Module: trueml.losses.MAEloss

The Mean Absolute Error (MAE) loss, also known as L1 loss. It measures the average magnitude of the prediction errors without considering their direction.


Mathematical Contract

Phase Method Signature Formula
Loss __call__ (y_true, y_pred) → scalar \(L = \frac{1}{n}\sum \|y_i - \hat{y}_i\|\)
Gradient grad (y_true, y_pred) → array \(\frac{\partial L}{\partial \hat{y}} = \text{sign}(\hat{y} - y)\)
Surface surface (y_true, y_pred) → array \(e_i = \|y_i - \hat{y}_i\|\)

Methods

__call__

loss_fn(y_true: np.ndarray, y_pred: np.ndarray) -> float

Computes the scalar mean absolute error.

Formula: $$ L = \frac{1}{n} \sum_{i=1}^{n} |y_i - \hat{y}_i| $$


grad

loss_fn.grad(y_true: np.ndarray, y_pred: np.ndarray) -> np.ndarray

Computes the gradient (or subgradient) of the MAE loss with respect to the predictions (\(\hat{y}\)).
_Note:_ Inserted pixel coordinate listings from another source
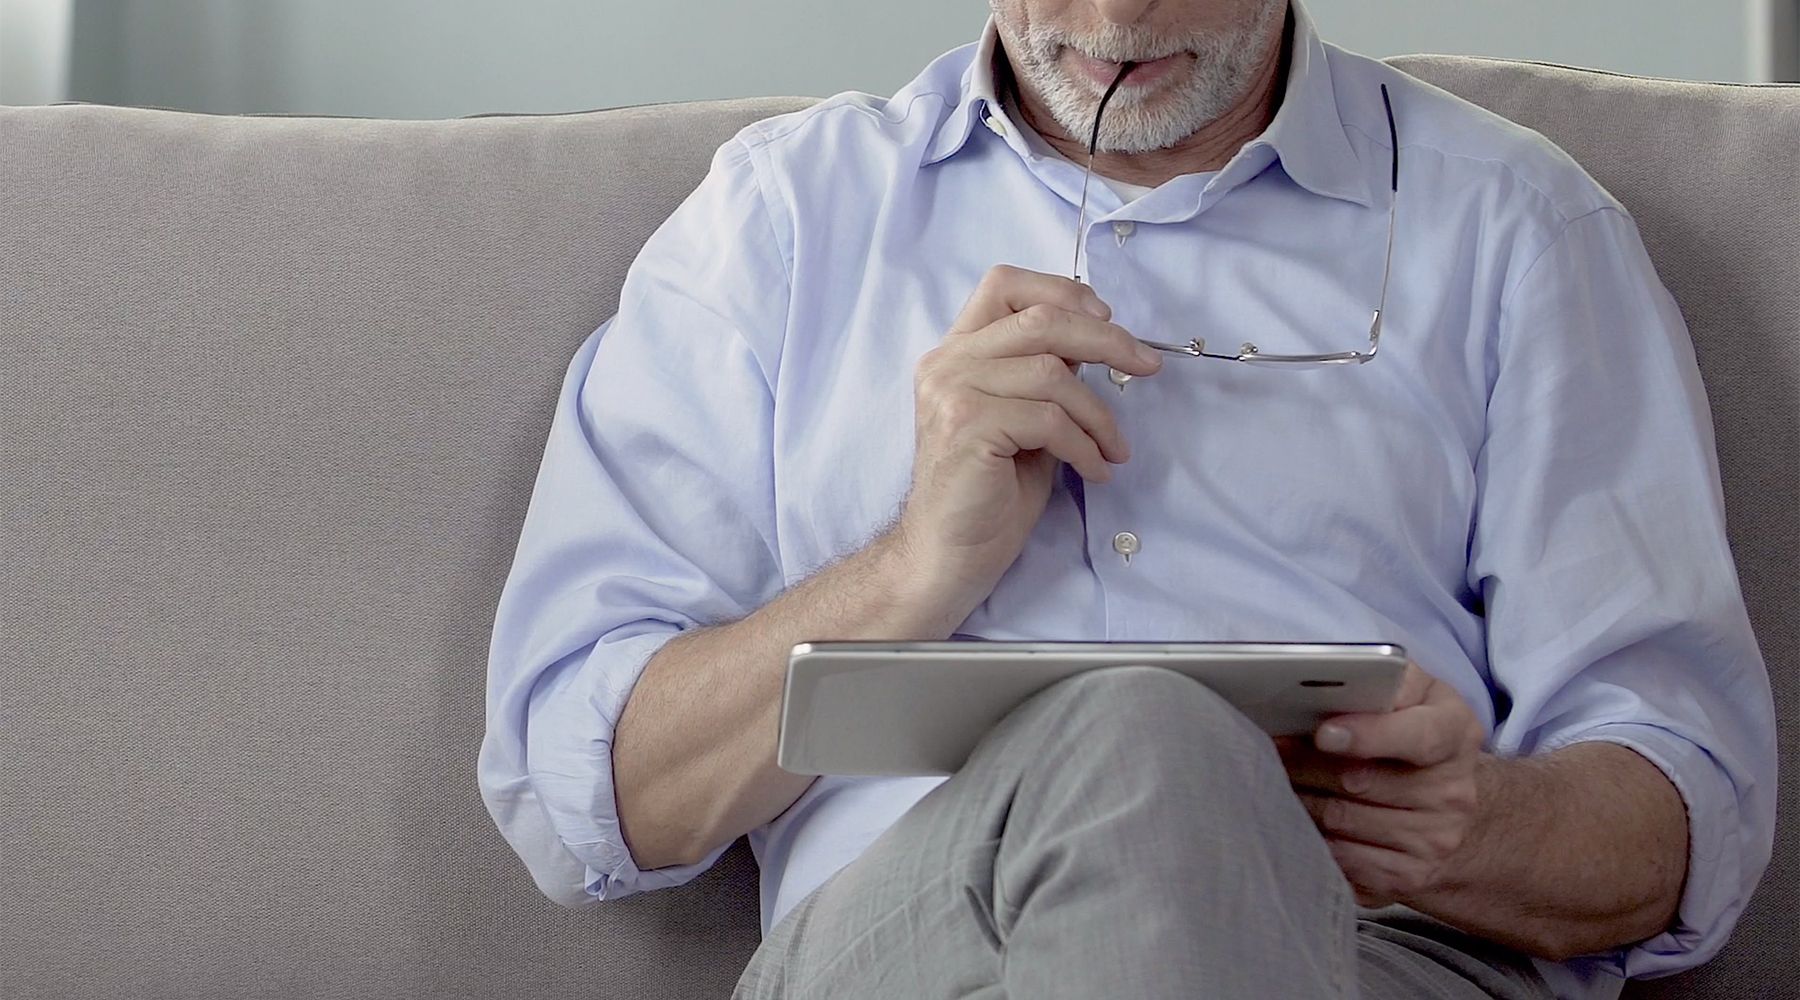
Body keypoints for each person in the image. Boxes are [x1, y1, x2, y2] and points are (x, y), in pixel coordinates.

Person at [477, 0, 1778, 996]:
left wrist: (1470, 827)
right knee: (1144, 741)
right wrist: (909, 571)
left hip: (1371, 960)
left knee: (1158, 746)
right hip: (916, 953)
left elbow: (1689, 810)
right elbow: (581, 790)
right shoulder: (780, 223)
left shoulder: (1519, 231)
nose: (1109, 21)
Formula: $$ \frac{\partial L}{\partial \hat{y}_i} = \text{sign}(\hat{y}_i - y_i) $$

Derivative Derivation: Let the overall loss be \(L = \frac{1}{n} \sum_{i=1}^{n} |y_i - \hat{y}_i|\). Since this function is linear with respect to the prediction (except at the exact origin), the derivative ignores the \(1/n\) scaling if we treat the gradient as a sum update, but in TrueML, the gradient is defined via the subgradient of the absolute value function: $$ \frac{\partial}{\partial \hat{y}_i} |y_i - \hat{y}_i| = \text{sign}(\hat{y}_i - y_i) $$ Where \(\text{sign}(x)\) is \(1\) if \(x > 0\), \(-1\) if \(x < 0\), and \(0\) if \(x = 0\).

Subgradient at zero

The absolute value function is not differentiable at \(x=0\). In practice, np.sign(0) returns 0, which naturally acts as the subgradient at this point, effectively halting the update for perfectly predicted samples.


surface

loss_fn.surface(y_true: np.ndarray, y_pred: np.ndarray) -> np.ndarray

Returns the element-wise absolute error \(|y_i - \hat{y}_i|\). Useful for 3D visualizations of the loss landscape.


Properties

  • Constant Gradient Magnitude: Because the gradient relies on the sign function, its magnitude is always \(\pm 1\) (or 0). The model takes the exact same size step whether the prediction is off by 1 unit or 1000 units.
  • Robustness to Outliers: MAEloss is far more robust to outliers than MSEloss. A single anomalous data point will only contribute a constant \(\pm 1\) to the gradient, preventing the outlier from dominating the training update.

Usage Example

import numpy as np
from trueml.linearmodel import LinearRegression
from trueml.losses import MAEloss

X = np.random.randn(50, 2)
y_true = X @ np.array([2.5, -1.0]) + 0.5

model = LinearRegression(n_features=2, lr=0.1)
loss_fn = MAEloss()

for epoch in range(100):
    y_pred = model.forward(X)

    # 1. Compute loss value
    loss = loss_fn(y_true, y_pred)

    # 2. Compute loss gradient
    dloss = loss_fn.grad(y_true, y_pred)

    # 3. Chain rule
    dw, db = model.grad(X, dloss)

    # 4. Update
    model.backward(dw, db)

See Also

  • MSEloss — Mean Squared Error loss.
  • errors — Underlying error metrics used by these losses.